September 23, 2010
Nobel Laureate Physicist Carl E. Wieman Confirmed as Associate Director for Science in Office of Science & Technology Policy
APS Lauds Senate Confirmation of Passionate STEM Educator, Distinguished Scientist
WASHINGTON, D.C. – The American Physical Society (APS) applauds the U.S. Senate confirmation of Nobel Laureate Carl E. Wieman, who has been named associate director for science at the U.S. Office of Science and Technology Policy. Wieman is an APS Fellow and former chair of the Society’s Division of Atomic, Molecular & Optical Physics.
“Dr. Wieman has demonstrated great passion for STEM (science, technology, engineering and math) education as evidenced by his outstanding work to inspire students using innovative teaching methods. He will provide key leadership in overseeing the nation’s goals to strengthen STEM education and science research – both of which are crucial in solving the many challenges facing the nation,” said Kate Kirby, executive officer of APS.
A distinguished scientist, Wieman shared the Nobel Prize in physics with Eric Cornell and Wolfgang Ketterle in 2001 for laboratory experiments creating a new form of matter, a Bose-Einstein condensate. Wieman directs science initiatives at the University of Colorado, Boulder, (CU-Boulder) and the University of British Columbia in Vancouver, Canada (UBC). At CU-Boulder, he is highly regarded for his pioneering work – the Physics Education Technology Project – fun, interactive, research-based simulations that connect real-life phenomena and the underlying science, improving students’ understanding of the physical world.
At UBC, he leads the Carl E. Wieman Science Education Initiative, which supports science departments by implementing research on learning science and determining ways to utilize effective educational technology. Wieman earned a B.S. degree in physics from MIT in 1973 and a Ph.D. from Stanford in 1977.

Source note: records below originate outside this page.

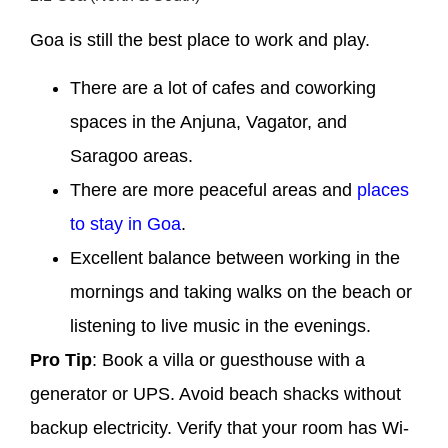
Goa is still the best place to work and play.
There are a lot of cafes and coworking
spaces in the Anjuna, Vagator, and
Saragoo areas.
There are more peaceful areas and
places
to stay in Goa
.
Excellent balance between working in the
mornings and taking walks on the beach or
listening to live music in the evenings.
Pro Tip
: Book a villa or guesthouse with a
generator or UPS. Avoid beach shacks without
backup electricity. Verify that your room has Wi-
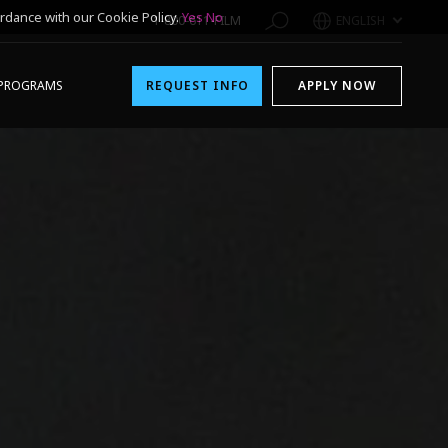
rdance with our Cookie Policy.
Yes
No
1-800-611-FILM
ENGLISH
PROGRAMS
REQUEST INFO
APPLY NOW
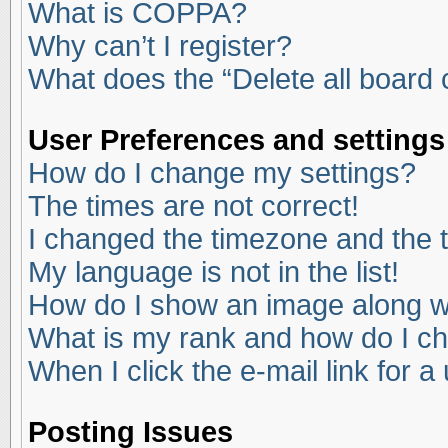
What is COPPA?
Why can’t I register?
What does the “Delete all board
User Preferences and settings
How do I change my settings?
The times are not correct!
I changed the timezone and the ti
My language is not in the list!
How do I show an image along 
What is my rank and how do I ch
When I click the e-mail link for a
Posting Issues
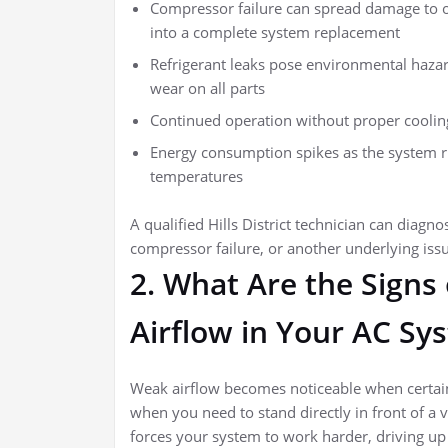
Compressor failure can spread damage to o
into a complete system replacement
Refrigerant leaks pose environmental hazar
wear on all parts
Continued operation without proper cooling 
Energy consumption spikes as the system r
temperatures
A qualified Hills District technician can diagn
compressor failure, or another underlying iss
2. What Are the Signs
Airflow in Your AC Sy
Weak airflow becomes noticeable when certain
when you need to stand directly in front of a v
forces your system to work harder, driving up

The American Physical Society (www.aps.org) is a non-profit membership organization working to advance and diffuse the knowledge of physics through its outstanding research journals, scientific meetings, and education, outreach, advocacy and international activities. APS represents over 51,000 members, including physicists in academia, national laboratories and industry in the United States and throughout the world. Society offices are located in College Park, MD (Headquarters), Ridge, NY, and Washington, DC.